While visiting family in Illinois, I talked to an aunt who had made numerous overseas trips in the previous two decades.  She suggested that we rent a car for greater flexibility and reduce our food costs by using an immersion heater for hot drinks and soups.  Travel books advertised Europe on $10 a Day so it seemed the major cost would be crossing the ocean.

I learned that the cheapest air fare was on Icelandic, which we could board in Chicago. After a brief stop in Iceland, we would land in Luxembourg.   This fare required a stay of 22 to 45 days, and on this point Kelly and I disagreed.  She thought three weeks would be long enough, and I thought I could not do all I hoped to do in such a short time.

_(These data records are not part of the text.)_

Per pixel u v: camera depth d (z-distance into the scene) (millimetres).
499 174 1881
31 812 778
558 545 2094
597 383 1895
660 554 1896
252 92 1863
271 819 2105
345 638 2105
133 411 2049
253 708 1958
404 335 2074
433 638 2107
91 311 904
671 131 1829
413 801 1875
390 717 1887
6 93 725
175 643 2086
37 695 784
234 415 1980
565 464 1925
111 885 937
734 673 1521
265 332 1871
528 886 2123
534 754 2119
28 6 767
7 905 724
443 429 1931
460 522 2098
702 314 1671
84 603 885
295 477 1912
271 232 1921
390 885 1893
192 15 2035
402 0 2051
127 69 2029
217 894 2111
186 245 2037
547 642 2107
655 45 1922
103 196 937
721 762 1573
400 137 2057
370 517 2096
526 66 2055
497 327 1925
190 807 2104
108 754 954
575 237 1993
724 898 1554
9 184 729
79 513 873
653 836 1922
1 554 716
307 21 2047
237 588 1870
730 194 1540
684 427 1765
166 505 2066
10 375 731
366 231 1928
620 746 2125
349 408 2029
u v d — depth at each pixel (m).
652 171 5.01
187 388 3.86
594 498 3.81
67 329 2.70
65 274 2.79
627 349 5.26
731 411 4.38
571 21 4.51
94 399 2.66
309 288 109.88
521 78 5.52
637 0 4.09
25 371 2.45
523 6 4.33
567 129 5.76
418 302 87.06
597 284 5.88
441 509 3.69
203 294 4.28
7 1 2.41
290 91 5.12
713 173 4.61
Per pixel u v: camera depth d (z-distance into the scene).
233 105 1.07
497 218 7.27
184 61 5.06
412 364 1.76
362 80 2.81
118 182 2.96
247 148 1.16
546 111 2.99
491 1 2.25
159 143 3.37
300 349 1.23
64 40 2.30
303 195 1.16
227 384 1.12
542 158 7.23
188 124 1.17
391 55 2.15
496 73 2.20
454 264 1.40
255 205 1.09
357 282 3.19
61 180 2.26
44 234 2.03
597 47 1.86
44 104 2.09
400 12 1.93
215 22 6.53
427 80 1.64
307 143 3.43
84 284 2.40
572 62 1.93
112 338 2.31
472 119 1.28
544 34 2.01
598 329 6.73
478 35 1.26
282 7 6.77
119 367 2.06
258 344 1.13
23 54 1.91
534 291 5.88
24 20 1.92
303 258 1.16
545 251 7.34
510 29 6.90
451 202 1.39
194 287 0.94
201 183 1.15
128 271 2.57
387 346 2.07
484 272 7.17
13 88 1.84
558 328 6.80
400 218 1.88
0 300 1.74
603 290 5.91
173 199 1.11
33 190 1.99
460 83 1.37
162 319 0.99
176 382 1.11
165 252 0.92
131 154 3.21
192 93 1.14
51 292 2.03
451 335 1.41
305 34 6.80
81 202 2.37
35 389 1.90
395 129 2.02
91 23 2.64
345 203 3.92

                                         The Ossuary (bone repository) at Verdun

Kelly was adamant that she did not want to visit only the uninteresting historical places I might choose, and we agreed that we would each make a priority list of places to go. I listed Verdun, the bloody battlefield of World War I, and Venice and Rome in Italy. Paris was at the top of Kelly’s list, and we agreed on Dachau.  Since the Cold War was a major part of my Contemporary Issues class, I very much wanted to visit the Soviet Union. Kelly insisted that did not sound like a place anyone would enjoy.

When I could not persuade her, I asked my son, Pat, if he would go to the Soviet Union with me.  He quickly agreed.

A visa to the Soviet Union required that we submit our complete travel itinerary for approval and that all lodging and other fixed costs be pre-paid.  We were also required to complete an information sheet listing the countries of origin of our ancestors, and my work background. The local travel agency had never dealt with Intourist, the Soviet agency, and we had not allowed enough time for the visa request to be studied and approved. No problem, Intourist said. We could pick up the visas in Vienna.

With Passports and International Driver’s Licenses in hand, we sat down with a map to fit together a route: from Luxembourg to Verdun to Paris, then turning south and crossing Switzerland into Italy.

We stopped briefly in Iceland and arrived in Luxembourg in mid-afternoon. After I picked up our rental car, which turned out to be a white Renault, I had my first moment of panic when I wondered if I could read the signs and find the right road.  A man noticed my hesitation and asked if he could help.  I said I wanted the road to Paris, and he told me to drive into Luxembourg City and look for the sign to Paris.  It’s that easy.

In the first few days we survived many small crises, while Kelly and I reminded each other that one of our purposes was to learn how to travel in Europe.  We began ignorant as babes and in those early days, we learned: (a) the French speak French and almost nothing else, (b) roads in France are two lane, narrow, winding and go through villages with a right turn every block, (c) the French countryside is beautiful, and (d) the place to find inexpensive hotels in small towns is by the railroad station.  French hotels are officially classed by stars, and we found that one star hotels cost from $6 to $9 and included a washbasin and bidet, but no bath or shower.  For two dollars more, we received the key to open the locked shower.


Near Fort Douaumont, Battle of Verdun

After resting from the lost night in flight, we drove to Verdun. This battlefield on which 700,000 French and German men died is a meditation on the folly of war.  The ground was pocked with round depressions, some 10 to 15 feet wide, left from shells that exploded nearly sixty years earlier. The Ossuary is a long, solemn memorial with walls listing names of French soldiers who died here while the lower level holds the bones, German and French, picked up after the battle was over.  Fort Douaumont , which was fought over for  ten months, survives as a ruin. We climbed over what remains of the outside shell and picked our way through the dark interior almost feeling the presence of those, both French and German, who died there.